Paris nos pertence é um filme suma. Uma totalidade onde a aventura interior e exterior, moral individual e coletiva são indissociáveis; uma obra total onde um homem por completo se entregou, arriscando-se inteiramente. Ele pôs no filme também Nossa época e tudo o que respiramos no ar de esperanças e inquietudes, e tudo ainda aquilo que amamos na arte como na vida.
Consiste
numa destas “sumas” estranhas e demenciais- diria quase: obra de místico- tais
quais raramente aparecem na história do cinema, e de forma nenhuma no cinema
francês. Uma suma como Cidadão Kane um dia o foi.
Contar a
história? Inútil. Em primeiro lugar, esta é incontável, em sequência porque
existem várias, e depois tudo se situa “em um outro plano”. Podemos apenas
dizer que se trata talvez de uma aventura real vivida por mitômanos, ou talvez
de uma aventura mítica tornando-se pouco a pouco real, ao menos que as duas
versões não sejam verdadeiras. Mistérios de Paris.
É em todo
caso um filme inquietante, perturbador, como conheço poucos; um filme que exala
uma angústia indefinível e de qualidade rara, angústia que só encontramos até
aqui em Poe e Borges.
É um
filme simples, rodado com a fé e a convicção dos antigos seriados. Rivette
encontra-lhes o tom até nesta extraordinária foto que nos provoca uma espécie
de exílio, uma nostalgia cujo nome não podemos dizer até o momento em que
fazemos a ligação com esta foto fulgurante e rude dos filmes de outro tempo,
com estes céus brancos que dominavam os tetos aventureiros da Paris de Vampires.

= DADOS BRUTOS =

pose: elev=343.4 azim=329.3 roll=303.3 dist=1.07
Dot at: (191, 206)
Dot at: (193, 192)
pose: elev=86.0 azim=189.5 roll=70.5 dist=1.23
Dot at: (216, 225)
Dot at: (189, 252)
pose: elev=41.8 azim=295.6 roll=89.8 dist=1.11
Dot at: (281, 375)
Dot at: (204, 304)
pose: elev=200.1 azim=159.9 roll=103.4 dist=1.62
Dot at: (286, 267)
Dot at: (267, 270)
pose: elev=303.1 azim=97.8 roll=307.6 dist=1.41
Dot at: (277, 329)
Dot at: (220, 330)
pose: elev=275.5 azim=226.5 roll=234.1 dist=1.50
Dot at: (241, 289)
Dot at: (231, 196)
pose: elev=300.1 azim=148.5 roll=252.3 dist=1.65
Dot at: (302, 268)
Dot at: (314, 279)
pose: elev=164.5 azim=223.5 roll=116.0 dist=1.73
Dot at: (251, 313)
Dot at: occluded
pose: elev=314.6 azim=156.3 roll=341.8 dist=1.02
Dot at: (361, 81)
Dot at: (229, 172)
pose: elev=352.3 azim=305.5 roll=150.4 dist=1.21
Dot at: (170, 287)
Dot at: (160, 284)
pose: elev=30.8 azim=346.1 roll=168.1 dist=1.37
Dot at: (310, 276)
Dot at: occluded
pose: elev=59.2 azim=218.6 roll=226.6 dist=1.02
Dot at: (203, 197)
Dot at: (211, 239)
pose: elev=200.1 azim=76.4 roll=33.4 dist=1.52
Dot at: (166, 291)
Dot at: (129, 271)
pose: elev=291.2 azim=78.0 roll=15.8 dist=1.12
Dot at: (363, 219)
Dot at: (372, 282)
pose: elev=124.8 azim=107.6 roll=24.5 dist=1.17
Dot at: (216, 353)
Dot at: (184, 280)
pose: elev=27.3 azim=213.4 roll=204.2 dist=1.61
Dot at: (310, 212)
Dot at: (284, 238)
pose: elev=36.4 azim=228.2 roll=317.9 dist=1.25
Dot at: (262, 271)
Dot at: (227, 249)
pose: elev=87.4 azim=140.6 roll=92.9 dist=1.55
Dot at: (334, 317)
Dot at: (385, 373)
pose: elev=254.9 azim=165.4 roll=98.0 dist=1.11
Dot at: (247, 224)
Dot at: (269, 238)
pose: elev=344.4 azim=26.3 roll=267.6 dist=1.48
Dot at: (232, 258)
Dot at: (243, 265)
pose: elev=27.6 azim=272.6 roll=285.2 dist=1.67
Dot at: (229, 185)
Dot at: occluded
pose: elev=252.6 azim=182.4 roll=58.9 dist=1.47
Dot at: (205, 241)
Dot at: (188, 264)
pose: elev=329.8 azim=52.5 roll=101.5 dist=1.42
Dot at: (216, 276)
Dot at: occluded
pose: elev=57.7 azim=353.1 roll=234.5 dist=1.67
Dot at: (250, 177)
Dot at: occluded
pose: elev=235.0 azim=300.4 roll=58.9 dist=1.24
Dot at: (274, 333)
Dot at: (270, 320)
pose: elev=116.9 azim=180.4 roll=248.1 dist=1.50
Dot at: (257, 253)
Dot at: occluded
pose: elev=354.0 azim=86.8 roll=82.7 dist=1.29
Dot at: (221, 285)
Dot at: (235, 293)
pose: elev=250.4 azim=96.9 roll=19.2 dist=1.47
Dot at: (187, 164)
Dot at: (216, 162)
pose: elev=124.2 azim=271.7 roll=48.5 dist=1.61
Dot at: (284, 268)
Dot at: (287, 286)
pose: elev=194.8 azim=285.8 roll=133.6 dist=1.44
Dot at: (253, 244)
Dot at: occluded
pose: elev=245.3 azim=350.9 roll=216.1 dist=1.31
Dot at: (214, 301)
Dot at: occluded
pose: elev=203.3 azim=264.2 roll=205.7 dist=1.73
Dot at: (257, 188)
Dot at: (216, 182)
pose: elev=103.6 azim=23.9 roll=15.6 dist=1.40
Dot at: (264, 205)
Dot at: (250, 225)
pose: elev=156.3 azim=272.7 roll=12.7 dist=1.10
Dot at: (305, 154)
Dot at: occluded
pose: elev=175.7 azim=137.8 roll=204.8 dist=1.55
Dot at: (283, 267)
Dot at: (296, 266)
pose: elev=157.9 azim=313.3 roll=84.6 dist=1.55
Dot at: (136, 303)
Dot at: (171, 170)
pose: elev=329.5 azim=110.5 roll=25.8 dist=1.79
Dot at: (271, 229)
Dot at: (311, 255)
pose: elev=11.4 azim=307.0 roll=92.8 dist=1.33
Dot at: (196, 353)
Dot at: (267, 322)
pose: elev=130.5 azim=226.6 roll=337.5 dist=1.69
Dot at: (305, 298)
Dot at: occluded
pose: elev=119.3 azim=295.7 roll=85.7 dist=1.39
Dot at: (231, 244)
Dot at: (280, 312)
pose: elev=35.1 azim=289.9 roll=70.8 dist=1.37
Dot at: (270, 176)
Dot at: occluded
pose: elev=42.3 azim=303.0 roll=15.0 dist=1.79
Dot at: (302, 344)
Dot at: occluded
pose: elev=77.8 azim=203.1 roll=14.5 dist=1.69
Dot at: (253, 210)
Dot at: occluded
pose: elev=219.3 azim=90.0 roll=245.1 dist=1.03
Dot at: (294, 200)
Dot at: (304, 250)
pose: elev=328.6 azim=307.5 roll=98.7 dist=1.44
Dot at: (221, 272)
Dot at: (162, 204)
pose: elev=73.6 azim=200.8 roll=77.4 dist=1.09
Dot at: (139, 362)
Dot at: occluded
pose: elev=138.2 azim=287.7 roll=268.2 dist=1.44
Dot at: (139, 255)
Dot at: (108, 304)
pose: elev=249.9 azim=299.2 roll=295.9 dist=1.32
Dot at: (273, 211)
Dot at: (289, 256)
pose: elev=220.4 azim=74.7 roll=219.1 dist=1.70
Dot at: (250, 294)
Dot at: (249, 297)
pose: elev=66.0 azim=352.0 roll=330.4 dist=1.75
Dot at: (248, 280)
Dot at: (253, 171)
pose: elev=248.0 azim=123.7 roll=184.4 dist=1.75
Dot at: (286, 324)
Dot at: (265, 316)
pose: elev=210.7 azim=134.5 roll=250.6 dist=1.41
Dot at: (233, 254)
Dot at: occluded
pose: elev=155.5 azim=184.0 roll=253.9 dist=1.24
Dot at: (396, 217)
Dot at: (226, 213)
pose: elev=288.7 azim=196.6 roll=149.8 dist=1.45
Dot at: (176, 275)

= TAREFAS E EXERCÍCIOS =
(1) Reescreva em forma de lista, sem perder os fatos principais, o parágrafo do texto sobre o filme Paris nos pertence que começa com "É um filme simples".
(2) Escreva o que vem depois no texto sobre o filme Paris nos pertence, começando logo após a última frase.

= RESPOSTAS DOS EXERCÍCIOS =
(1)
- É um filme simples, rodado com a fé e a convicção dos antigos seriados.
- Rivette encontra o tom desses seriados até na fotografia, que provoca uma espécie de exílio e uma nostalgia sem nome.
- Só se entende essa nostalgia ao ligá-la à foto fulgurante e rude dos filmes de outro tempo, com os céus brancos sobre os tetos aventureiros da Paris de Vampires.

(2)
Obra
total onde tudo aquilo que não é dito permanece mesmo assim presente pela magia
de uma linguagem que sabe constantemente nos conduzir para outros planos que
não aqueles onde crêramos estar. Tudo aquilo que empresta cor a nossa vida está
lá: a traição e a pureza, a paixão de chegar e de se realizar, o risco e a
segurança, a arte e a vida, a fé e as montanhas, a perda e o ganho.
Mas quem
perde, e quem ganha?
De
Rivette diríamos talvez que ele perdeu. Bela homenagem. Não nos contradizemos:
isto seria tombarmos em uma armadilha, seria perder-se, seria atentar contra o
filme tentando paralisá-lo , enquanto que neste plano também ele é
essencialmente o filme do risco, que ele deve e quer permanecer uma aventura.
Seria
preciso que este filme, de tanto inquietar, deixasse alguns perturbados em
relação ao seu próprio valor. Que os outros se tranqüilizem: aquilo que
quiserem achar encontrarão; o que devem ganhar, ganharão.
Quem
perde e quem ganha? A resposta é conhecida desde muito tempo. Aquele que
conquista é o que não aspira à conquista e Paris sem dúvida pertence àquele que
antes de tudo persuadiu-se de que “Paris não pertence a ninguém”.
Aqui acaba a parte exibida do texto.